LMU has long been ahead of the curve when it comes to environmental sustainability, from LEED-qualified buildings, solar panels atop University Hall, and our on-site recycling facility. But what about inside the classroom?

Junior Bree Aguinaldo wondered about that, and about how other LMU students viewed issues related to sustainability. So the biology major set about creating a statistical portrait of those attitudes by surveying a group of her peers.

“Most of the students are involved in sustainability service, whether they realize it or not. They’re inclined to want to do their part but they need the knowledge to help them do it,” Aguinaldo said.

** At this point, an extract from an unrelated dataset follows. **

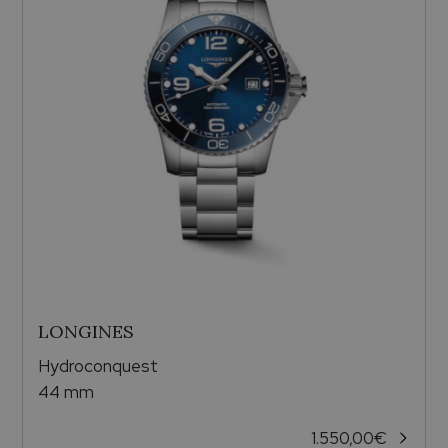
LONGINES
Hydroconquest
44 mm
1.550,00
€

Aguinaldo’s survey found that 75 percent of respondents thought adding a sustainable class pertaining to their major might be beneficial, though 60 percent of them did not see a career in environmentalism. Rather than a discrepancy, Aguinaldo sees a positive in this result: students are foreseeing the application of environmental sustainability in a variety of fields.

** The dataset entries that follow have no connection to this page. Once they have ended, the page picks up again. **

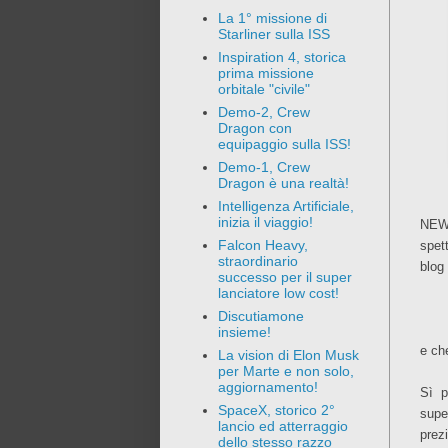
La 1° missione di
Starliner sulla ISS
Inspiration 4, storica
prima missione
orbitale "civile"
Demo-2, Crew
Dragon con
equipaggio sulla ISS!
Demo-1, Crew
Dragon è una realtà!
Intelligenza Artificiale,
inizia il viaggio!
NEW
Falcon Heavy,
spet
straordinario
blog
successo per il super
lanciatore low cost!
Discutiamone
insieme!
e ch
La vision di Elon Musk
per Marte e non solo,
aggiornamento!
Sì p
SpaceX, storico 2°
supe
lancio ed atterraggio
prez
dello stesso razzo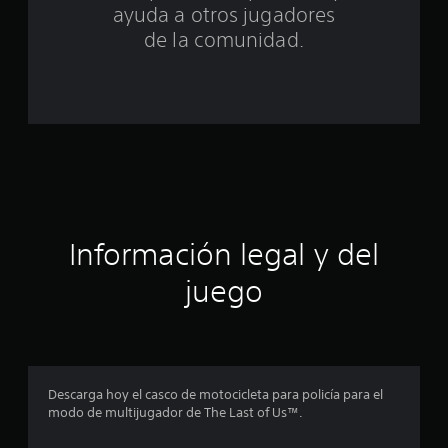
n
ayuda a otros jugadores
c
de la comunidad.
o
e
s
t
r
Información legal y del
e
juego
l
l
a
Descarga hoy el casco de motocicleta para policía para el
s
modo de multijugador de The Last of Us™.
e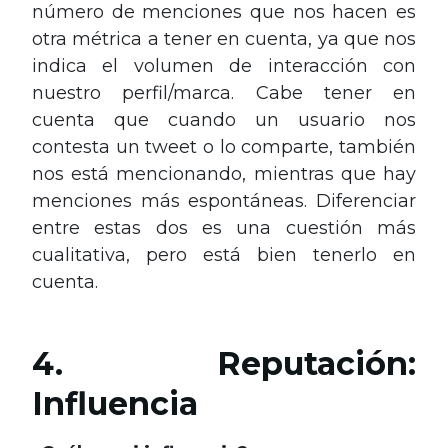
número de menciones que nos hacen es
otra métrica a tener en cuenta, ya que nos
indica el volumen de interacción con
nuestro perfil/marca. Cabe tener en
cuenta que cuando un usuario nos
contesta un tweet o lo comparte, también
nos está mencionando, mientras que hay
menciones más espontáneas. Diferenciar
entre estas dos es una cuestión más
cualitativa, pero está bien tenerlo en
cuenta.
4. Reputación:
Influencia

“There are real benefits to business or education majors because they will be the ones who will start eco-friendly business and teach sustainability in the classroom,” Aguinaldo said. “These kinds of activities will change society.”

Aguinaldo presented her results at the annual Undergraduate Research Symposium, a one-day event where undergraduates can showcase their research and creative works. Topics this year covered a vast range, from the respiration of Beluga whales to the overthrow of the Hawaiian monarchy. The event included panel discussions, presentations on study abroad and internship experiences, and live musical performances and art displays.

“The symposium was a good chance to see how important research can be,” said Aguinaldo, who is also working toward a minor in sociology. “After speaking a lot about my research and seeing how excited I got, I realized how into the topic I really was. I felt unique and like I’ve actually done something concrete at LMU.”

Aguinaldo first became interested in the topic after taking an environmental sociology course taught by Eric Strauss, urban ecology professor and President’s Professor of biology, who also mentored her while she conducted her research.

“In the next 10 to 15 years, everyone will need an environmentalist,” Aguinaldo said. “Right now, few people stand up for the environment and no one cares until it’s too late. We must start thinking about the long-term consequences of this kind of abuse.”